Yazılı kaynaklar yerleşik hayata geçiş sürecini tamamlamış, devlet teşkilatını oturtmuş, belli bir medeni seviyeye ulaşmış halkların işidir. Kuran-ı Kerim'in indirildiği dönemin Arap yarım adası ise (sizin gibi salakların hep arapları aşağılamak için kullandığı bir sözle) bedevilik kültürünün izlerini taşıyordu. Yani yarı göçebe bu arap halklarının yazılı kültür öğeleri meydana getirmesi, yazılı eserlere dayalı bir gelenek ortaya koyması zaten mümkün değildi.

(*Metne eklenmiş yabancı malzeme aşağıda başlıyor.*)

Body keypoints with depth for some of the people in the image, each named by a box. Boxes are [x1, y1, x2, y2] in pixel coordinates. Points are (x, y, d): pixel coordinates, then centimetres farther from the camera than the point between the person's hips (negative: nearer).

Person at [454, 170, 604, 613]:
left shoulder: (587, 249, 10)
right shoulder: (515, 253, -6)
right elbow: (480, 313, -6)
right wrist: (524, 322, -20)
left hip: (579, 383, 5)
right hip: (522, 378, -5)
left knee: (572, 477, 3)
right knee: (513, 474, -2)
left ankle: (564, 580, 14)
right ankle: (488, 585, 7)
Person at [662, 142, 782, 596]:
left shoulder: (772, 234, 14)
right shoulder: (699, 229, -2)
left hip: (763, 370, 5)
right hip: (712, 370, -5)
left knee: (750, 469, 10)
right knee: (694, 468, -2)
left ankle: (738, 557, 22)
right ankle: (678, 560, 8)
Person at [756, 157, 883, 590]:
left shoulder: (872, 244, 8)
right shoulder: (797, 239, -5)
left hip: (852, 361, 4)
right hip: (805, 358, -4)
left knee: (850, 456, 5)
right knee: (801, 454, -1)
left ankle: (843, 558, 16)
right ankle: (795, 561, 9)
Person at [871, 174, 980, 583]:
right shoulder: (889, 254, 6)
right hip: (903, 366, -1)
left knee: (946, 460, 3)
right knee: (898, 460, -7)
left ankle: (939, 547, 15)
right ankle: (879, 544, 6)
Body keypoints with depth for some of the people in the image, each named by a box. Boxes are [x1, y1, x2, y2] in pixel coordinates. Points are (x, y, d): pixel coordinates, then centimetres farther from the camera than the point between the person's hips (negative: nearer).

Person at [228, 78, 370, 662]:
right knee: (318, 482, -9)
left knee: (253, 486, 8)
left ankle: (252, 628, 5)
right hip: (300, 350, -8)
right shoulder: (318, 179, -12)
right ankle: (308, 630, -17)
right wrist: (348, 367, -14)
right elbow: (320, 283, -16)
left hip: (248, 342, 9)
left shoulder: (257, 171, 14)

bu bilgiler ışığında söyleyebiliriz ki Kuran-ı Kerim Sözlü edebiyat kültürü olan bir topluma indirilmiştir ve sözlü edebiyat kültürünün teamüllerine göre kornmuş saklanmış yüzlerce kişi tarafından ezberlenmiştir.
Burada dangalağın biri çıkacak sözlü kültürün güvenilirliğini sorgulayacak o yüzden Ege üniversitesi türk dili edebiyatı bölümünde profesör olan kıymetli hoca Yavuz Akpınar'dan bir olay nakletme ihtiyacı duyacağım.
Erzurum'da bir köy kahvesinde radyoda Erzurum'lu bir aşık olan aşık sümmani'ye ait bir türkü çalınır. türküyü duyan ihtiyarlardan biri derhal sandalyesinden fırlar yanlış yapmışlar diye kızarak. Araya sora en yakın trt yetkilisini bulur sırtında sazıyla kim bilir hangi şehire kadar giderek ve siz trt radyosunda türküyü yanlış çaldınız diyerek doğrusunu çalar. daha sonra anlaşılır ki trt'nin yazılı kaynaklarında gerçekten yanlışlık vardır. Doğru olan ihtiyar amca yani sözlü kaynaktır.